Reflexão sobretudo à volta deste grupo desaparecido na voragem dos dias cinzentos dedicados ao teatro pela razão de estado.
Contrariando o senso “maquiavélico” comum, destaco na minha leitura do autor a subtileza na detecção de princípios que, por exemplo, visam o bem geral (e não o interesse particular). Admitida a necessidade do poder na regulação da vida dos homens em comunidade, só uma constante reafirmação de alguns princípios pode furar o constrangimento e dar espaço à liberdade, “esse bem precioso”, e ao vigor necessário para a defender.
Entre as subtilezas de quem escreve afinal sobre a fragilidade do poder e do político, encontram-se: a preocupação de saber tirar a lição das “coisas”, a necessidade de atender constantemente aos mínimos detalhes, a necessidade de prever à distância.

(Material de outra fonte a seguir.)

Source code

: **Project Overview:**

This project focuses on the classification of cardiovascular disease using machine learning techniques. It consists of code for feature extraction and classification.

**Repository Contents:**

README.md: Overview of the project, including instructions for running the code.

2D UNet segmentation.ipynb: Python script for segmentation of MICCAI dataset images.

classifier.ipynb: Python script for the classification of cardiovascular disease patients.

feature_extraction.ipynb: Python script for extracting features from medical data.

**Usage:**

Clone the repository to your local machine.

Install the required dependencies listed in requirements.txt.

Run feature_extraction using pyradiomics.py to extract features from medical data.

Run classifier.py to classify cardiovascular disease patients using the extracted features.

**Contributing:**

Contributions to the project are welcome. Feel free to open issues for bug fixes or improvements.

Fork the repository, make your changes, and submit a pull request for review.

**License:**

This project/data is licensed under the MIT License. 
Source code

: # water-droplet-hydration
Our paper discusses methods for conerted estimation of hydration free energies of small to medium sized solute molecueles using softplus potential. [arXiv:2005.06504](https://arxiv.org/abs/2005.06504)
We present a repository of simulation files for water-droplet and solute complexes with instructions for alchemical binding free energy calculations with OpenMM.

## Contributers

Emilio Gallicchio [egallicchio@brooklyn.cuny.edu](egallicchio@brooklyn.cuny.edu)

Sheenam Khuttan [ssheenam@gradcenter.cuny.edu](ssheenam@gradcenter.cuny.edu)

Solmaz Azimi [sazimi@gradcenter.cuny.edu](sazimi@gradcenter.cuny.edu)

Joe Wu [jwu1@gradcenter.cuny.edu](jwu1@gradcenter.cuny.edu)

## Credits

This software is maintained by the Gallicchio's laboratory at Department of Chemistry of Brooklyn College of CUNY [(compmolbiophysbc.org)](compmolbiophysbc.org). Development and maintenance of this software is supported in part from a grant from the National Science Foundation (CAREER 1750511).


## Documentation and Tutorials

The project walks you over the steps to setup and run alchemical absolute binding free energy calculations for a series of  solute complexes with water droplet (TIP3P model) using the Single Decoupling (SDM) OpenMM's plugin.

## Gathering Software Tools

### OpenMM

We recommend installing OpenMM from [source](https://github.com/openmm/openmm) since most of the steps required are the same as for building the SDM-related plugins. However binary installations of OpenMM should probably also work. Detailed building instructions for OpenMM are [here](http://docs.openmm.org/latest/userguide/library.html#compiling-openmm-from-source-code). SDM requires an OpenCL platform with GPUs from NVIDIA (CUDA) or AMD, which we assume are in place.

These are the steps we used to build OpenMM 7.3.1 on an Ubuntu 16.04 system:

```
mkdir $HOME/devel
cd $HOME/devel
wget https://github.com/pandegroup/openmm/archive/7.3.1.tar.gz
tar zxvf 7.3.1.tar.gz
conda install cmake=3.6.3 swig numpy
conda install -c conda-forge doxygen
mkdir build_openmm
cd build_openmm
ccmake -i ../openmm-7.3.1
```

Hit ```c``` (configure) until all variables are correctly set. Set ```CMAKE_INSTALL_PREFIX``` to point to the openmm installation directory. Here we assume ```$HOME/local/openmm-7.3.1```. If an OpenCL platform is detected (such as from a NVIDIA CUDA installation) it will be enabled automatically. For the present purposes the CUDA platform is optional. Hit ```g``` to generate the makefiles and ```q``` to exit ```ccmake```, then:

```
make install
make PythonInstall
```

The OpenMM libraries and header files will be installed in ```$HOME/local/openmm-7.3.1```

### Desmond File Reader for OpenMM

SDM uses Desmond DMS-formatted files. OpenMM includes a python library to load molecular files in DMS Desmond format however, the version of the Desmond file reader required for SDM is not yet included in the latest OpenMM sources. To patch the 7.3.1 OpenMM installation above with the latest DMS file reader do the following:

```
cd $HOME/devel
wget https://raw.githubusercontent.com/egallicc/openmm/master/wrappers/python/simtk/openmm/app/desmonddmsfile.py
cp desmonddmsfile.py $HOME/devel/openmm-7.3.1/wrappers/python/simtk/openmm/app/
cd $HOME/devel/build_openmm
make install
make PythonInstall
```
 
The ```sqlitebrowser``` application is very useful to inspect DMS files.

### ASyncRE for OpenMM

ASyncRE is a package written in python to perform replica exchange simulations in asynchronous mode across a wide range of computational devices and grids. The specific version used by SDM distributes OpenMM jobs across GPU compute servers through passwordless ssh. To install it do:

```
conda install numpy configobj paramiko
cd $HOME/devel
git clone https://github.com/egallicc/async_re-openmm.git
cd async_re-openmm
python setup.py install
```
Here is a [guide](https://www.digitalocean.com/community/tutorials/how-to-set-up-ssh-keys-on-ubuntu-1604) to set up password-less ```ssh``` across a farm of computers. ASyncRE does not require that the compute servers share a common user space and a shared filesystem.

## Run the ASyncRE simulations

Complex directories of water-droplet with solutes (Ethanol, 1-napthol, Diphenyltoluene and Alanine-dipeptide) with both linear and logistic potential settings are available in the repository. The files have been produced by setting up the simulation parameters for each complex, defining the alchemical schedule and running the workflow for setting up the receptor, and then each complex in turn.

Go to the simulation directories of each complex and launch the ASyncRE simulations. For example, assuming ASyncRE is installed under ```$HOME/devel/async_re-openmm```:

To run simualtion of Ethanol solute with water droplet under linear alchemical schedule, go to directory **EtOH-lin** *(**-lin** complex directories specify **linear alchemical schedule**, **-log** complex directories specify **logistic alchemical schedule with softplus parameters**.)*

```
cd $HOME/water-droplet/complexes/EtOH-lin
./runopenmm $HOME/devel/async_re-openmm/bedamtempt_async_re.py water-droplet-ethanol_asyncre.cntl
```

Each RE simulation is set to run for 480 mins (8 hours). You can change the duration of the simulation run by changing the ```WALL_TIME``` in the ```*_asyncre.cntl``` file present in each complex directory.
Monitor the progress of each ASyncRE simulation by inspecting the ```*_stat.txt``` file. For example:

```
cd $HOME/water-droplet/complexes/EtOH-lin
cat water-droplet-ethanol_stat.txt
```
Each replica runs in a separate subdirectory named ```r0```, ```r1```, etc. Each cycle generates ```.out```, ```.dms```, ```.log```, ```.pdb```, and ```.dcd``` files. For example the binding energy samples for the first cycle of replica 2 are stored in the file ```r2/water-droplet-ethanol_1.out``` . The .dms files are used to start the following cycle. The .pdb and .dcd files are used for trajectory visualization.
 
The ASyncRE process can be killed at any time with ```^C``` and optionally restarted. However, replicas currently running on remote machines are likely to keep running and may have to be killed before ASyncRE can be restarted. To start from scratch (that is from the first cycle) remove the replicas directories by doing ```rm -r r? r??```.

Aspectos facilmente esquecidos na rotatividade democrática, ou por ela fragilizados, para mal dos povos.
Entre esses princípios, conta-se igualmente o de que a lição dos antigos se deve constituir num dos valores fundadores de qualquer poder. O que não quer dizer a transposição literal do passado, mas sim um trabalho de renovação, de desenvolvimento, e um trabalho de todos os dias. Trabalho, apesar disso, não imune ao fenómeno do que é cíclico (e do latente desencanto?), quanto mais não seja porque existirá desde sempre a mesma quantidade de bem, a mesma quantidade de mal.

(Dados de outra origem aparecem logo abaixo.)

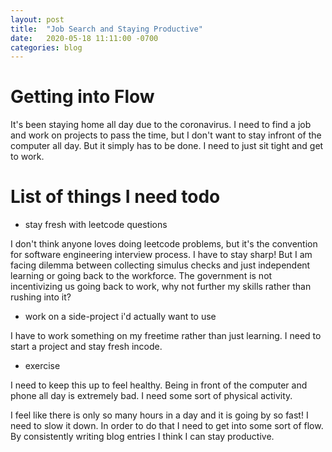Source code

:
 ```yaml
---
layout: post
title:  "Job Search and Staying Productive"
date:   2020-05-18 11:11:00 -0700
categories: blog
---
```


# Getting into Flow

It's been staying home all day due to the coronavirus. I need to find a job and work on projects to pass the time, but I don't want to stay
infront of the computer all day. But it simply has to be done. I need to just sit tight and get to work.

# List of things I need todo

- stay fresh with leetcode questions

I don't think anyone loves doing leetcode problems, but it's the convention for software engineering interview process. I have to stay sharp!
But I am facing dilemma between collecting simulus checks and just independent learning or going back to the workforce. The government is
not incentivizing us going back to work, why not further my skills rather than rushing into it?

- work on a side-project i'd actually want to use

I have to work something on my freetime rather than just learning. I need to start a project and stay fresh incode.

- exercise

I need to keep this up to feel healthy. Being in front of the computer and phone all day is extremely bad. I need some sort of physical activity.

I feel like there is only so many hours in a day and it is going by so fast! I need to slow it down. In order to do that I need to get into some sort of flow. By consistently writing blog entries I think I can stay productive.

Como que respondendo à imperiosa necessidade do príncipe, de Maquiavel — ter de exercitar várias vozes, vários corpos — a trama de Graça Almeida Cruz, em boa fortuna propõe os princípios de Maquiavel, do Príncipe, para todos os personagens. Pois, mesmo assim, eles encontraram as necessárias contradições, ao menos por casmurrice, para gerar o conflito.
Muito curiosamente, os jovens actores que aqui se encontraram, não perderam nada quanto à possibilidade de individualizarem fortemente a sua prestação, a sua personagem, mesmo ao nível mais emocional, do sub-texto, e da sua virtú. Pela minha parte, (de certa forma, ainda uma certa memória de “A Mandrágora”) conduzi o trabalho dos actores até um segundo nível de jogo, representando o próprio labor literário do texto e acusando com alegria o conhecimento interno desse jogo.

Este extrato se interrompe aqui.